-- Items listed in a dataset --

Content starts

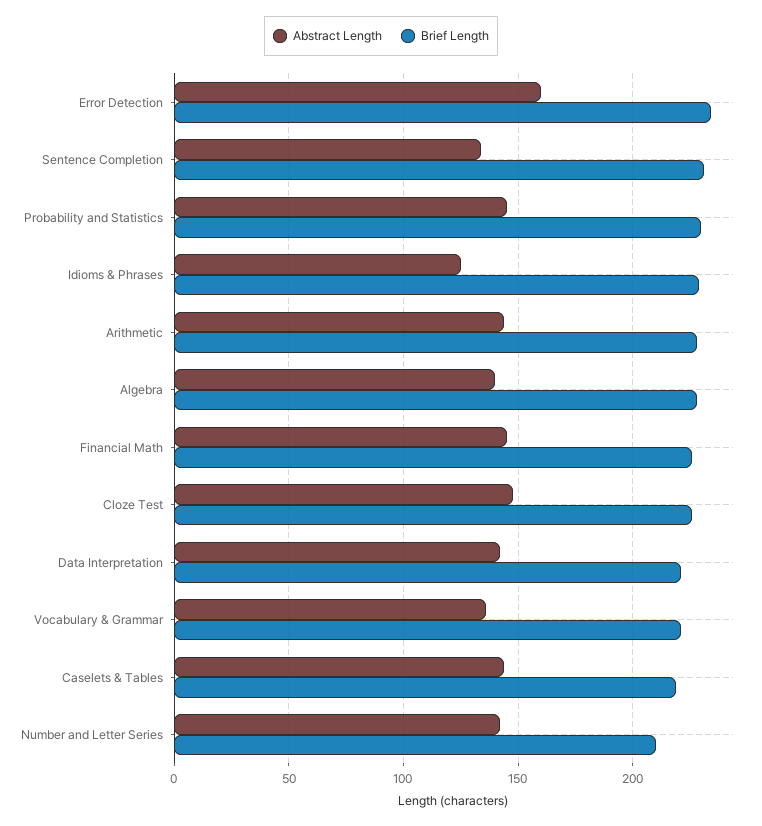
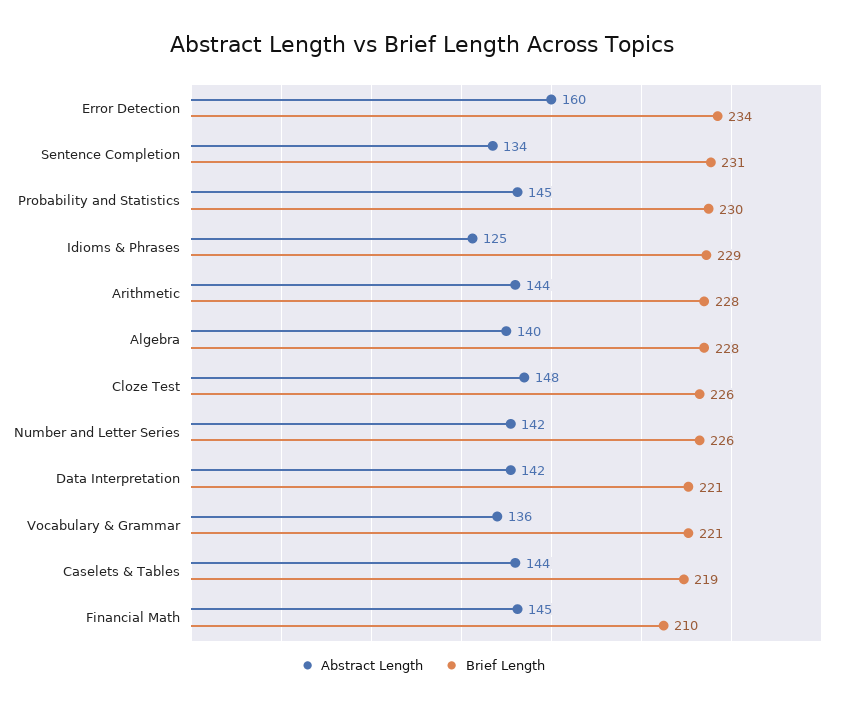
Brief Length, Financial Math: 225 -> 210
Brief Length, Number and Letter Series: 210 -> 226

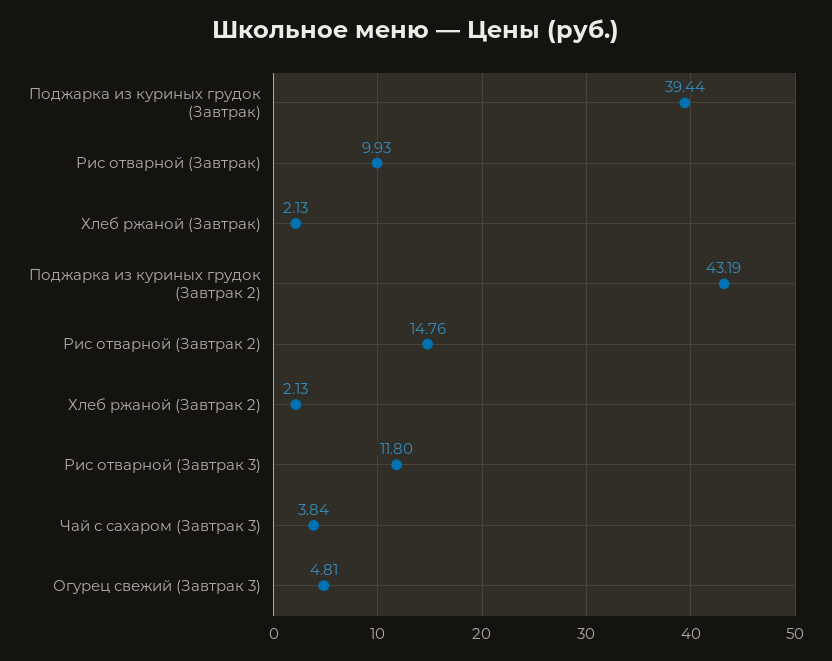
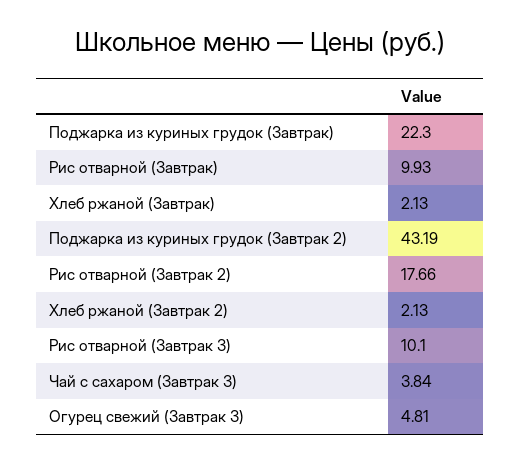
Поджарка из куриных грудок (Завтрак): 39.44 -> 22.3
Рис отварной (Завтрак 2): 14.76 -> 17.66
Рис отварной (Завтрак 3): 11.8 -> 10.1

Content ends

-- What the task asks --
Could you write the entries out again exactly, without their pictures?

-- Result --
Brief Length, Financial Math: 225 -> 210
Brief Length, Number and Letter Series: 210 -> 226

Поджарка из куриных грудок (Завтрак): 39.44 -> 22.3
Рис отварной (Завтрак 2): 14.76 -> 17.66
Рис отварной (Завтрак 3): 11.8 -> 10.1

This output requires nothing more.